U.S. Treasury Secretary Henry Paulson said in television interviews Sunday that failure to take action to resolve the financial crisis will result in economic catastrophe.

Secretary Paulson appeared on news programs to promote the plan for the government to take over bad property loans, or securities based on those loans, from private financial companies.

Paulson said foreign banks with assets in the United States will also be eligible for the help. The treasury secretary added that he is pressing other national governments to offer relief plans to their financial institutions.

Democratic Party Senator Charles Schumer, chairman of the Joint Economic Committee in Congress, said Sunday he wants the plan to include relief for U.S. homeowners facing foreclosures, in addition to large financial companies. Democrats are also calling for an economic stimulus package to accompany the debt buyout.

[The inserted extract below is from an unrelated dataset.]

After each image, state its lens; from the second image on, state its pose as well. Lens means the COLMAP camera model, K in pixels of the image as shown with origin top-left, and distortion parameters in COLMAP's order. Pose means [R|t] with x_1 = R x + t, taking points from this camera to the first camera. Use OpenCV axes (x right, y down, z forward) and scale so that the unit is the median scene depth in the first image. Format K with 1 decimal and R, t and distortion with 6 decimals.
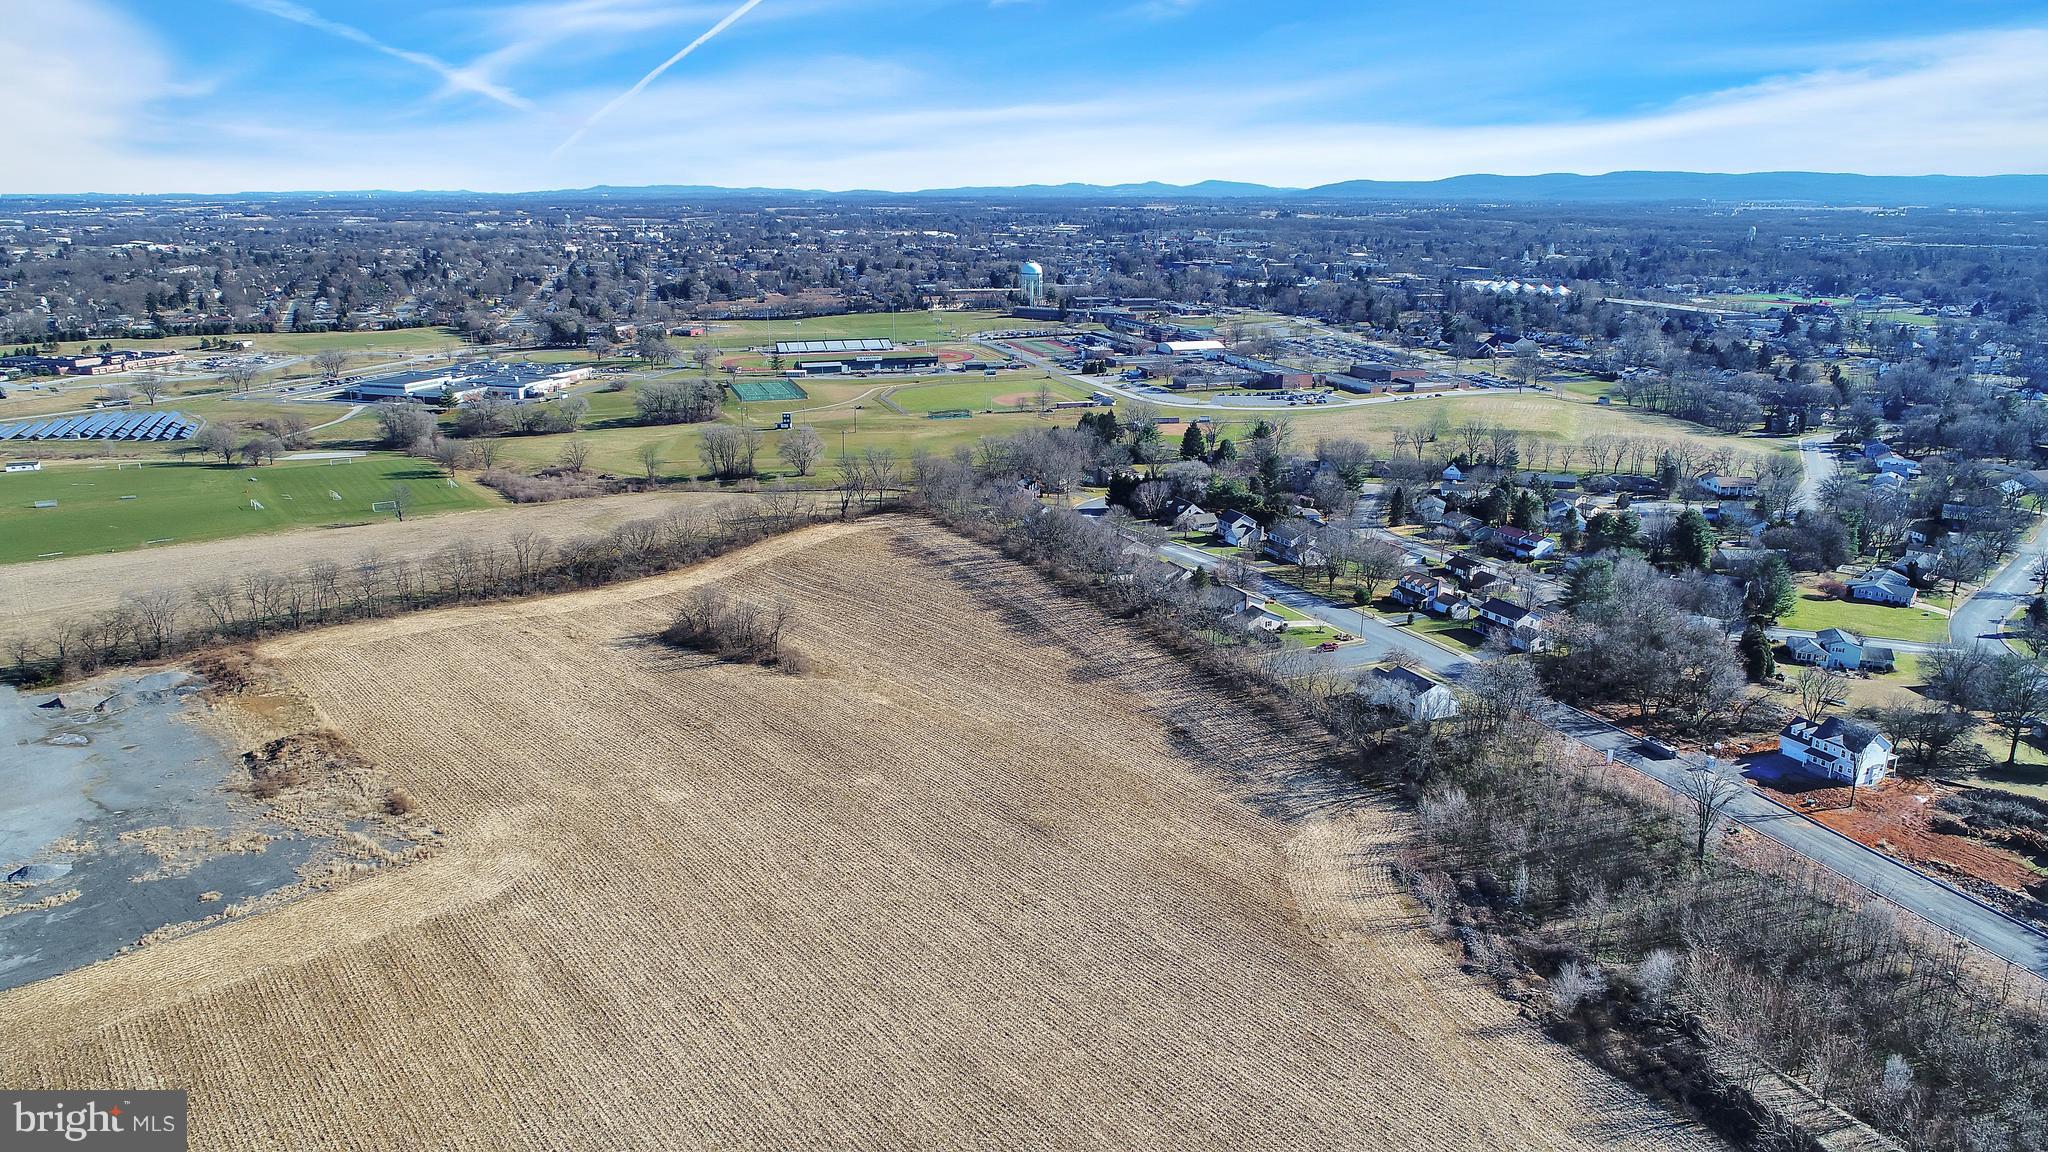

U.S. House Speaker Nancy Pelosi said the bailout plan lacks "necessary safeguards" in several areas. She called for "independent oversight, protections for homeowners and constraints on excessive executive compensation."

Senate Republican leader Mitch McConnell said the bailout plan should remain free of what he called "partisan plans or pet projects."


White House officials and congressional leaders have said they hope the legislation can be passed as early as this week.

The Treasury Department says the plan includes raising the national debt limit by 700-billion dollars, to 11-point-three trillion dollars in the 2009 fiscal year.

Paulson said the U.S. financial system also needs new regulations and policies to more thoroughly reform what he called an outdated and outmoded system. He called the bailout plan a "very strong step" in that direction.

Financial markets around the world plunged last Monday when Lehman Brothers, a major investment bank, was allowed to collapse. Later in the week, the U.S. Federal Reserve gave an 85-billion-dollar loan to bail out American International Group, or AIG, the world's largest insurance company. AIG nearly collapsed after major losses in the housing crisis.

U.S. officials say millions of U.S. mortgage loans are in default or foreclosure. When homeowners cannot repay their loans, it damages mortgage-based lenders and investments.